[ACTIVITY]
Present everything in the data from the line containing "To the nearest percent, what portion" down to the line containing "Does the chart have visible grid lines?" as a numbered list, with blank lines dropped and the pictures left out.

[DATA]
= = =

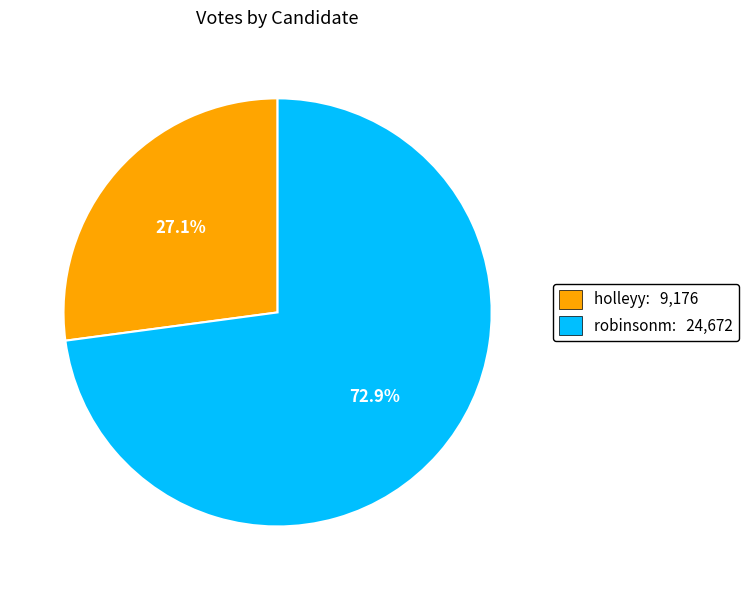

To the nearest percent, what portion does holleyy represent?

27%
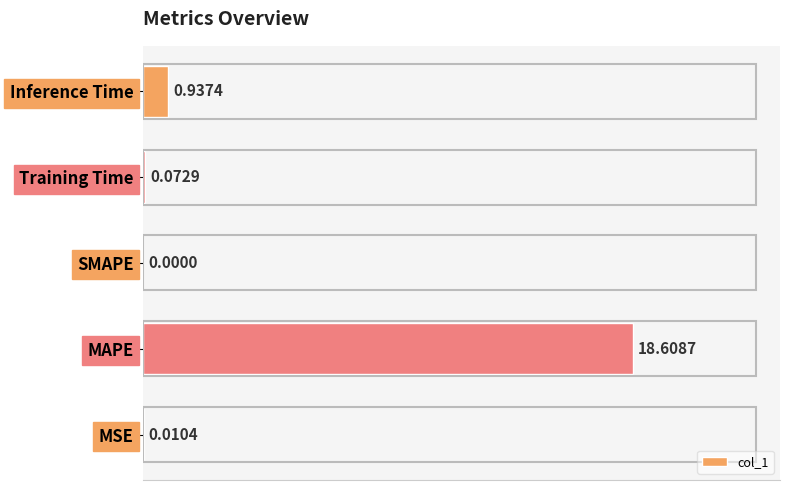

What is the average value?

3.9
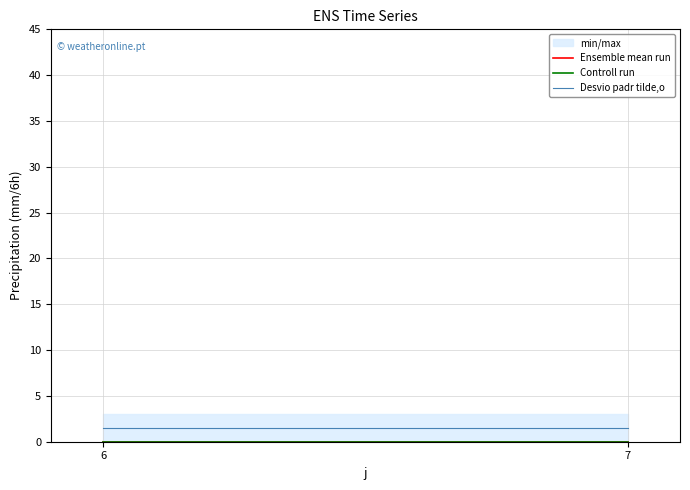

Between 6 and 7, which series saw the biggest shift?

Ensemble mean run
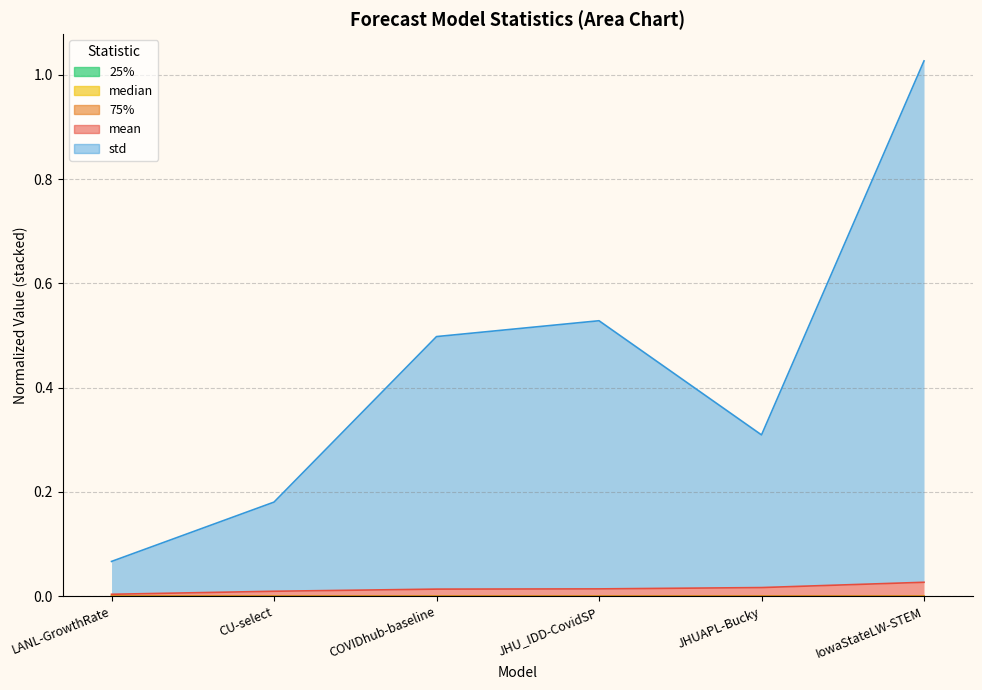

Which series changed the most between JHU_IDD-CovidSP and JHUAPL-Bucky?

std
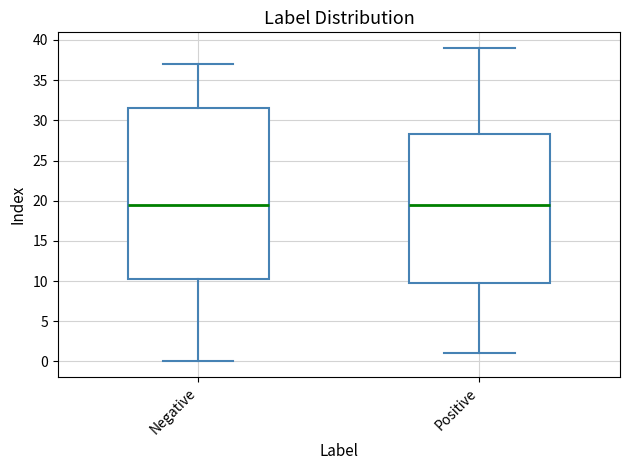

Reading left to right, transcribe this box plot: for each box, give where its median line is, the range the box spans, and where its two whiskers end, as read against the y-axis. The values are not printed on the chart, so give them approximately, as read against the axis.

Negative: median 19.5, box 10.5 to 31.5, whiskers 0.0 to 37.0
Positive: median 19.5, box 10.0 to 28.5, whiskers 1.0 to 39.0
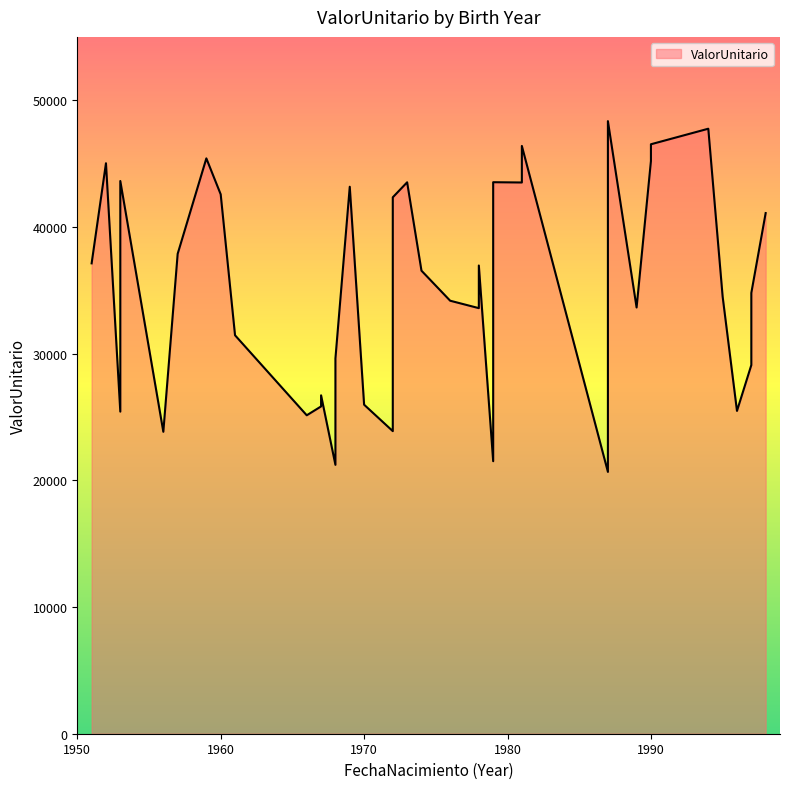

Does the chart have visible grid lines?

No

= = =

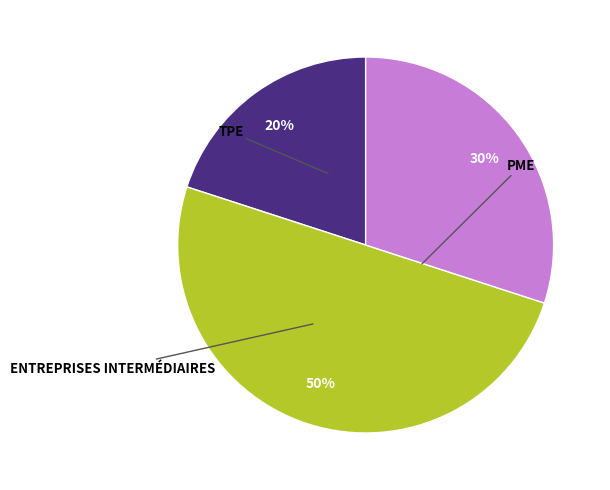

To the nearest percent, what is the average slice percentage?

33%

= = =

[YOUR RESPONSE]
1. To the nearest percent, what portion does holleyy represent?
2. 27%
3. What is the average value?
4. 3.9
5. Between 6 and 7, which series saw the biggest shift?
6. Ensemble mean run
7. Which series changed the most between JHU_IDD-CovidSP and JHUAPL-Bucky?
8. std
9. Reading left to right, transcribe this box plot: for each box, give where its median line is, the range the box spans, and where its two whiskers end, as read against the y-axis. The values are not printed on the chart, so give them approximately, as read against the axis.
10. Negative: median 19.5, box 10.5 to 31.5, whiskers 0.0 to 37.0
11. Positive: median 19.5, box 10.0 to 28.5, whiskers 1.0 to 39.0
12. Does the chart have visible grid lines?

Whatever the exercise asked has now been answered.